Entries follow. Give back exactly the lines starting at the one containing "everyone should have, and keep, for their" and ending at the one containing "have a well-defined", and no other lines.

EXTRACTED MATERIAL:
----

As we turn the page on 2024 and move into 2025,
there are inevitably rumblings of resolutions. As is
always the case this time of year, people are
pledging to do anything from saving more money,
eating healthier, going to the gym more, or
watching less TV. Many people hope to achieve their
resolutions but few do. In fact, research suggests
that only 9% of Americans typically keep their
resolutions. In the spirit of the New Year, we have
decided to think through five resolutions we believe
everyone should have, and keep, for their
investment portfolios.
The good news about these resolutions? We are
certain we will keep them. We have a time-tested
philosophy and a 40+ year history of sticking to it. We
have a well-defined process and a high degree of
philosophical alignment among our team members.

----

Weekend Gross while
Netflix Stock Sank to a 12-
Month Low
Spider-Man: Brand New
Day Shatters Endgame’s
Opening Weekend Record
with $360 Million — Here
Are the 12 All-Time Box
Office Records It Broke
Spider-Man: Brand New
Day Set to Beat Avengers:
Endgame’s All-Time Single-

----

ANSWER:
everyone should have, and keep, for their
investment portfolios.
The good news about these resolutions? We are
certain we will keep them. We have a time-tested
philosophy and a 40+ year history of sticking to it. We
have a well-defined process and a high degree of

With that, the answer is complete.